The Dominican chapterhouse served as one of the focal points of daily Dominican life and ritual. Many liturgical and ceremonial functions took place there, as well as the day-to-day administration of the chapter. Upon the arrivals of prominent visitors, the Dominicans would have guided their guests first to the chapterhouse, the center of their organization. Thus, the pictures that decorated the chapterhouse would have been seen by the Dominicans on a daily basis and would represent their chapter to visitors.

Although one of the Dominicans probably devised the mural cycle’s sophisticated program, their decision to commission Andrea for the chapterhouse decorations demonstrates their esteem for him and his work. Scenes from the Passion of Christ make up the cycle’s central image, with images of the Way to Calvary, the Crucifixion, and the Harrowing of Hell covering the north wall of the chapel. Other images such as the Via Veritatis depict Saints Dominic, Peter Martyr, and Thomas Aquinas celebrating the intellectual and spiritual triumphs of the Order. In the same year he received the chapterhouse commission, civic leaders in Florence appointed Andrea to a committee tasked with designing the dome for Florence’s cathedral. He served as a committee member for two years until 1367, and the representation of the domed cathedral in the Via Veritatis surely reflects his own conception of how that cupola ought to have looked.

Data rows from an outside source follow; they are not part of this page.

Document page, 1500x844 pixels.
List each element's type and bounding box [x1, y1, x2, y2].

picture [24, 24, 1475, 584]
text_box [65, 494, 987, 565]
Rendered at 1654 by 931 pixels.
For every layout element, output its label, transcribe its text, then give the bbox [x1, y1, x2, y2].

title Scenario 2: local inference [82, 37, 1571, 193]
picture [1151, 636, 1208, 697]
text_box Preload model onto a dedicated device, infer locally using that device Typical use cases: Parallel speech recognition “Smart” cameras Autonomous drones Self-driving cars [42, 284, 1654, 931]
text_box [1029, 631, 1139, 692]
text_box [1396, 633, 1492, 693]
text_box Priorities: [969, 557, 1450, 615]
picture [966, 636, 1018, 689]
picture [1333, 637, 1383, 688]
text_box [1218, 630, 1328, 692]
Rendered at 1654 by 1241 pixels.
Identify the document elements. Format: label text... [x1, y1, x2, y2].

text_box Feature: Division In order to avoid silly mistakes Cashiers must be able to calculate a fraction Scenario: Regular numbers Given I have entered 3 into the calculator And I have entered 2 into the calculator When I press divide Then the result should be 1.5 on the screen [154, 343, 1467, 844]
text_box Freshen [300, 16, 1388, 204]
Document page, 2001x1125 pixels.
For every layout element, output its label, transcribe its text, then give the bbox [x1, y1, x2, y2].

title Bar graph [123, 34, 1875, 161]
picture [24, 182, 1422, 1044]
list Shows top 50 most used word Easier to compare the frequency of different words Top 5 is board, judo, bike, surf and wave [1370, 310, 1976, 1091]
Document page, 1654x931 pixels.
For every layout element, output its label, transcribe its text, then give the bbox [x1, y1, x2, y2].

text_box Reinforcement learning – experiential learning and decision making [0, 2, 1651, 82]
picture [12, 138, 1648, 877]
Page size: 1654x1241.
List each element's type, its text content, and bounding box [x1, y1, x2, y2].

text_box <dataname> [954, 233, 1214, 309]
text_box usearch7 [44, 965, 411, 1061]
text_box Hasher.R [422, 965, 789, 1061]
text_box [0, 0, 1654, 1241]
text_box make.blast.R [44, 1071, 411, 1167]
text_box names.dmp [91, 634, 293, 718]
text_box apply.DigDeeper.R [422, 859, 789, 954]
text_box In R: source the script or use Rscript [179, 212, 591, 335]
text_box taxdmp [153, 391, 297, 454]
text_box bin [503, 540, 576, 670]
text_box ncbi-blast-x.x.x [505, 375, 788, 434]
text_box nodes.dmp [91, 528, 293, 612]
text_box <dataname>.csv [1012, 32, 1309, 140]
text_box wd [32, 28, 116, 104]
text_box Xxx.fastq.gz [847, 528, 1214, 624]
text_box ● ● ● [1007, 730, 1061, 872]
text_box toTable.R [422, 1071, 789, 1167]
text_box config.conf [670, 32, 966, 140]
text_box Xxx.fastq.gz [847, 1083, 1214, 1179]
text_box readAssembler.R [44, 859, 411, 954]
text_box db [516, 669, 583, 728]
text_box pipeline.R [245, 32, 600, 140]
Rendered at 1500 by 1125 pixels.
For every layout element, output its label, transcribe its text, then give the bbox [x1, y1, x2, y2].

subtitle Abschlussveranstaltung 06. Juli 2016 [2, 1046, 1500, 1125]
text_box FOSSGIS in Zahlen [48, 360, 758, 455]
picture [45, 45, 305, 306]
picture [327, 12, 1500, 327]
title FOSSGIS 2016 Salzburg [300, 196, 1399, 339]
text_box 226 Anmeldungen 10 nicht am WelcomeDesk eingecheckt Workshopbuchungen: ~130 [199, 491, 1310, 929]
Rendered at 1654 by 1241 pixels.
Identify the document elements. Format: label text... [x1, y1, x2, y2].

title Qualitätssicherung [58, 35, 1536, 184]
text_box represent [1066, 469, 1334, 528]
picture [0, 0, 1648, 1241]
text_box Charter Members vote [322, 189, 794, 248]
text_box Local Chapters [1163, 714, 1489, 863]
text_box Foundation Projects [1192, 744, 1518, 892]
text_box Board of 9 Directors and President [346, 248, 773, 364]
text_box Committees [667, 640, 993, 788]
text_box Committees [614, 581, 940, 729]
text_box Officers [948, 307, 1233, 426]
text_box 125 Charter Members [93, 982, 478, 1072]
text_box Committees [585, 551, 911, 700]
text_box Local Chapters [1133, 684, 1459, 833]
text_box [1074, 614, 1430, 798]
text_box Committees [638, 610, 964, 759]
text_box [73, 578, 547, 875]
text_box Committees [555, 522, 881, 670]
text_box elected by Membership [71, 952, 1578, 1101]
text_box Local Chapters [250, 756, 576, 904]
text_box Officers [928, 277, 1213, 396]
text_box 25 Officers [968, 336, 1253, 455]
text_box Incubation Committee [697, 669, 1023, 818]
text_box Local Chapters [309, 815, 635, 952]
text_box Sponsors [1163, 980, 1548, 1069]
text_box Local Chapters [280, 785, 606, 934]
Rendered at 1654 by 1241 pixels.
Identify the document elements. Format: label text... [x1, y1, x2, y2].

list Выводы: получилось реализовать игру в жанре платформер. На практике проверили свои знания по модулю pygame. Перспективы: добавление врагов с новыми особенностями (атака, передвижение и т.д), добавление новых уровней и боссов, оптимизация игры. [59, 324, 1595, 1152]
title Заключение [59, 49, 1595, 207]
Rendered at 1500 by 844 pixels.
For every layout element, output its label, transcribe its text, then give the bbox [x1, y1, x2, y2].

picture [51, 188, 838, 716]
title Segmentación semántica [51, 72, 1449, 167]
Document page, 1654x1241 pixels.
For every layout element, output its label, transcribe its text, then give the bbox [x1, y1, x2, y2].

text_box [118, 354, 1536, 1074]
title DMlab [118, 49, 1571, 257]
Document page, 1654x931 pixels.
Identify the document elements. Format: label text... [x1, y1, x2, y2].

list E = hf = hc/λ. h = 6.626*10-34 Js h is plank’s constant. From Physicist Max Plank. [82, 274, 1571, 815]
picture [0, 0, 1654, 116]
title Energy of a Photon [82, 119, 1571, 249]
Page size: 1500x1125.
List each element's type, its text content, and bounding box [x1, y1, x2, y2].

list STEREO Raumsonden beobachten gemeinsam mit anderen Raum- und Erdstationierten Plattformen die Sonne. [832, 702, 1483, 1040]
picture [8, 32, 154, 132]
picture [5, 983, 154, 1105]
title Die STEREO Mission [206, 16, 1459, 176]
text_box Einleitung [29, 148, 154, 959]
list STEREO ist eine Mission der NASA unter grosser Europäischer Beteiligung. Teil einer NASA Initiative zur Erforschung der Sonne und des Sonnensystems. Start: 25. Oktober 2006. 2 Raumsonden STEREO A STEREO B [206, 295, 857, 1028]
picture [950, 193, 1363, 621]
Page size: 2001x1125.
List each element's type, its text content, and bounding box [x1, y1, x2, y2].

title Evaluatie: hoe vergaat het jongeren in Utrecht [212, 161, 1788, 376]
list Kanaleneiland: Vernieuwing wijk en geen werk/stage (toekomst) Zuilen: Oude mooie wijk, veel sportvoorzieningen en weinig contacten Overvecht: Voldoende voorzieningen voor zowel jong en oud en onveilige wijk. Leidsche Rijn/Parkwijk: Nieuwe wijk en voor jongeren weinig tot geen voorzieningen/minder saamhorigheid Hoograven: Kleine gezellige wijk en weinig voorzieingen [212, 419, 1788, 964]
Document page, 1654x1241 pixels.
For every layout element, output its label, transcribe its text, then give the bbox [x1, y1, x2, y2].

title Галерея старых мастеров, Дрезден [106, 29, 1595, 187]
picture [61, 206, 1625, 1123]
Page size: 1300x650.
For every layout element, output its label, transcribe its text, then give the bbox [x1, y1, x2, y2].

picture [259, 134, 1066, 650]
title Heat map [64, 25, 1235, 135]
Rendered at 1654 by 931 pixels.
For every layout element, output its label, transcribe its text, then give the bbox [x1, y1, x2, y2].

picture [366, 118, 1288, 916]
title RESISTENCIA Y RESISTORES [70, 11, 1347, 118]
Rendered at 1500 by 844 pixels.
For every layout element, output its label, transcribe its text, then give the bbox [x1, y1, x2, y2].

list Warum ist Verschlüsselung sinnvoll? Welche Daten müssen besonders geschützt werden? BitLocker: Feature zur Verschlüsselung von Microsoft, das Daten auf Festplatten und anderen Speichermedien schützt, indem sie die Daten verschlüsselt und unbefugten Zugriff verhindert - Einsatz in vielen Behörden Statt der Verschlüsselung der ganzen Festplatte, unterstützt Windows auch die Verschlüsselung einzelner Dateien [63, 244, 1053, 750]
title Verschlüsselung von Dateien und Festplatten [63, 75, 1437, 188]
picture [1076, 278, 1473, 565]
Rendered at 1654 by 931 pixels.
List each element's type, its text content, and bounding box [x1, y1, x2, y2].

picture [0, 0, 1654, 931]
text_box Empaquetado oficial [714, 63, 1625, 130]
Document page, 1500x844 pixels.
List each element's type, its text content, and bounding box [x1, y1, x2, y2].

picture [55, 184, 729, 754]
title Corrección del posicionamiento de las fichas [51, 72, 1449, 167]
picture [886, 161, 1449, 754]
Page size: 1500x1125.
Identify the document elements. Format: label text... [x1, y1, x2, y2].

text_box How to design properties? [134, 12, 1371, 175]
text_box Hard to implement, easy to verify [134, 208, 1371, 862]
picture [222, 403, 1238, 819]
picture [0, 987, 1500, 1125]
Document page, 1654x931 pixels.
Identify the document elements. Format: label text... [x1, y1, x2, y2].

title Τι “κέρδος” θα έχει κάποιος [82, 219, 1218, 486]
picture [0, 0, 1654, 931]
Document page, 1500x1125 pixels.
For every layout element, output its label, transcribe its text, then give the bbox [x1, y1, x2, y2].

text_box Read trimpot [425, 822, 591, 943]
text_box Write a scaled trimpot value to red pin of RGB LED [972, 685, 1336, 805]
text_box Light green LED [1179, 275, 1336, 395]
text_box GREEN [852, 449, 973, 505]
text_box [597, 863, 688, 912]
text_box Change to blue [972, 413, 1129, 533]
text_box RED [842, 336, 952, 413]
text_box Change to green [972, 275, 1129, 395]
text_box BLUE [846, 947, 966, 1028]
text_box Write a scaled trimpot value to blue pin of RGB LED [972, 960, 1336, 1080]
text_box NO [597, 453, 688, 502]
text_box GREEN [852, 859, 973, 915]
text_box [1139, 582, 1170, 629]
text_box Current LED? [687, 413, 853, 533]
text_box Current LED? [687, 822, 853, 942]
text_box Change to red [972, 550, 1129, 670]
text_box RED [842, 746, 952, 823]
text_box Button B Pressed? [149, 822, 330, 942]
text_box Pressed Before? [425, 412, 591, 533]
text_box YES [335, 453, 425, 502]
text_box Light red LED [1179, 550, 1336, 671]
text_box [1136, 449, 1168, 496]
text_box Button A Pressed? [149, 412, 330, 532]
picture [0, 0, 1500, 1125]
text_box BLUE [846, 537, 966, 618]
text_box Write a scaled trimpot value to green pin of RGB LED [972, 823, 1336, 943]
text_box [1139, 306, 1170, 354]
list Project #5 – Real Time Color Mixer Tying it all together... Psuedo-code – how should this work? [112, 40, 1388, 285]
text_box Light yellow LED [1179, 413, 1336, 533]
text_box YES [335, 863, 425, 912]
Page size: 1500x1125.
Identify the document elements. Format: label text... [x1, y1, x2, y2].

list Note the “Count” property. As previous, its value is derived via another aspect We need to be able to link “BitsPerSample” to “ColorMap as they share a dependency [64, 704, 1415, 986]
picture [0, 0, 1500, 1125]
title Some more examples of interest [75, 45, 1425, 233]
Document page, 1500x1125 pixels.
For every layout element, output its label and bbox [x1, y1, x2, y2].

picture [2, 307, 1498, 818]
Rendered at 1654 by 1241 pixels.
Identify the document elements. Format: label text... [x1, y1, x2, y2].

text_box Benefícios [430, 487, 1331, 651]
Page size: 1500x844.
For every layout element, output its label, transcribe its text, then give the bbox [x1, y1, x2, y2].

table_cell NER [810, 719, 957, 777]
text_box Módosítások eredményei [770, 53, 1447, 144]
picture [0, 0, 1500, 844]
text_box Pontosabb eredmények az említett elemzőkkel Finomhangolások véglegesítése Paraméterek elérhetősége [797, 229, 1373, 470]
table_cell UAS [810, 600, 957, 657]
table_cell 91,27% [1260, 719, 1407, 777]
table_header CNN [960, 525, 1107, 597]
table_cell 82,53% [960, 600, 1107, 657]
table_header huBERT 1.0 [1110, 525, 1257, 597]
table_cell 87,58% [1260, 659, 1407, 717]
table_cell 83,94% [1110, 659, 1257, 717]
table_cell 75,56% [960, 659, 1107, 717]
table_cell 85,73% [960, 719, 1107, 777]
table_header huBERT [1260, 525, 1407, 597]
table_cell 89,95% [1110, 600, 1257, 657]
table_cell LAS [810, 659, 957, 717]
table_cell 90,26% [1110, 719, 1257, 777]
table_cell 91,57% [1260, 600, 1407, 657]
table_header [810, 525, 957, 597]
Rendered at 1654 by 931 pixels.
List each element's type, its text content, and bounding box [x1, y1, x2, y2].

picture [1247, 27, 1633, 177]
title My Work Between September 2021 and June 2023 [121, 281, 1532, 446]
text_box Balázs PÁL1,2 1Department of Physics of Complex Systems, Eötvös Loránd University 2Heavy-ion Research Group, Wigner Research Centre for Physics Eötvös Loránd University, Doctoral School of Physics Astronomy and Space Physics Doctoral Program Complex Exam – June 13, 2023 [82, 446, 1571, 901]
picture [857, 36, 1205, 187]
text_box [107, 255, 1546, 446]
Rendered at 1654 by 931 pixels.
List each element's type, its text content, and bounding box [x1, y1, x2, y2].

Andrea spent brief periods of the next ten years working in both Orvieto and Pisa. Upon his death in 1379, he left behind only a meager sum for his widow and child, suggesting that Andrea’s expenses largely outpaced his revenues. Despite the rather quiet end to his career, Andrea’s frescos on the walls of Santa Maria Novella’s chapterhouse document Dominican identity, preserve examples of their particular world view, and present their take on larger issues of Christian ideology. These images stand as some of western Europe’s most important achievements of late fourteenth-century painting.

Bibliography

Bent, George. “Andrea Di Bonaiuto.” In Medieval Italy: An Encyclopedia, edited by Christopher Kleinhenz, 33-34. Vol. 1, 2. New York, London: Routledge, 2004.

Gardner, Julian. Patrons, Painters, and Saints: Studies in Medieval Italian Painting. Aldershot, Hampshire, Great Britain: Variorum, 1993, 107-29.

Polzer, Joseph. “Andrea Di Bonaiuto’s Via Veritatis and Dominican Thought in Late Medieval Italy.” The Art Bulletin 77, no. 2 (1995): 263-89.